My turn to laugh. “I was wondering if you were one of Santa’s elves, taking a few minutes off from making toys in the workshop.”
“Making toys.” He chuckled. “That’s a good one.”
I’ll call him Sarge; he was a member of the military, a watcher of the skies – keeping us safe by scanning radar screens for Russian aircraft and other unfriendly aircraft. Not to mention the yearly sleigh loaded with toys and goodies for all good children. His outpost was small, just a handful of soldiers and civilian contractors who passed the time serving their country, drinking coffee and playing solitaire.
“I think you win the prize for the person that’s called me from farthest away,” I joked. “Unless someone contacts me from Antarctica. How did you find me?”

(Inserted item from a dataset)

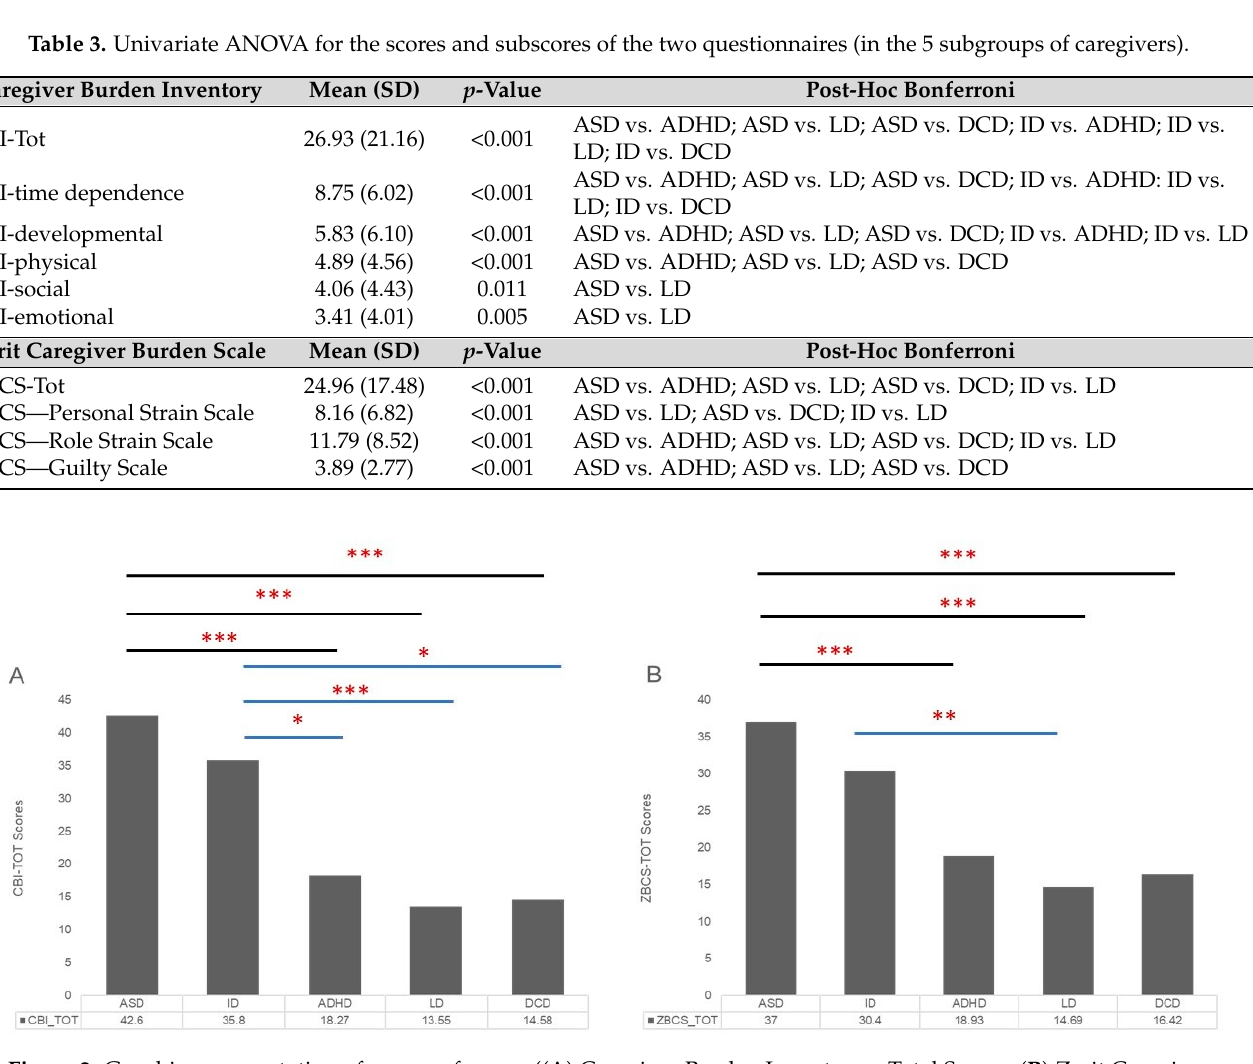
Table 3. Univariate ANOVA for the scores and subscores of the two questionnaires (in the 5 subgroups of caregivers).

Turns out people who stare incessantly at radar screens get occasional breaks to look at anything but radar screens. One day on his time off, Sarge started roaming around on the internet and somehow found my YouTube channel.
As he was explaining himself, I began to connect with the spirit of a man in uniform. Actually, several men in various uniforms of the Canadian armed forces. I heard the name “Passchendaele” as one fellow pointed to his heart, where he’d been fatally wounded. Sarge listened quietly as I gave him this information, and other messages from his relatives in spirit.
“Sounds like my great-grandfather,” he said, then sighed. “And that guy you described in the Air Force – that might be my dad. He flew some missions in Kuwait, after Iraq invaded in the ‘90s.”
The Air Force veteran stepped forward. “He’s chewing on something,” I said.
Sarge chuckled. “When he was quitting smoking, he started chewing on Tootsie Roll suckers. And then he’d roll the stem around his mouth until it was all gummy.”
“His message to you is, ‘You’re not wasting your time.’ I don’t know what that means. Perhaps you do.”
Sarge took a few deep breaths. “I come from a military family, and I love serving my country. When I joined up, I wanted to be where the action was. Do something that mattered. But instead, here I am watching a radar screen for four hours at a time. I feel like I’m—"
“You are being of service,” I told him, echoing his father’s words and adding a few of my own. “God forbid, you should actually see a missile heading this way. But don’t you see that, in your own way, you’re helping keep all Canadians safe?”
He was quiet, and I added one last message from his father, who told me he’d passed from lung cancer. “Your father wants you to quit smoking.”
He let out a big raspy laugh. “Quit smoking. That’s a good one.”
Sarge said there wasn’t much else to do on base, and I suggested he could start meditating to take his mind off the ennui. He acted like I’d told him to flap his arms and learn to fly.
“Why not check the internet for sites with tips to stop smoking?” I suggested. “Your health is important. It’s the great gift we can give to ourselves.”
And with that, our session ended. I thanked Sarge for his service, then looked at my calendar. Only 127 days ‘til Christmas! And I haven’t even started thinking about shopping!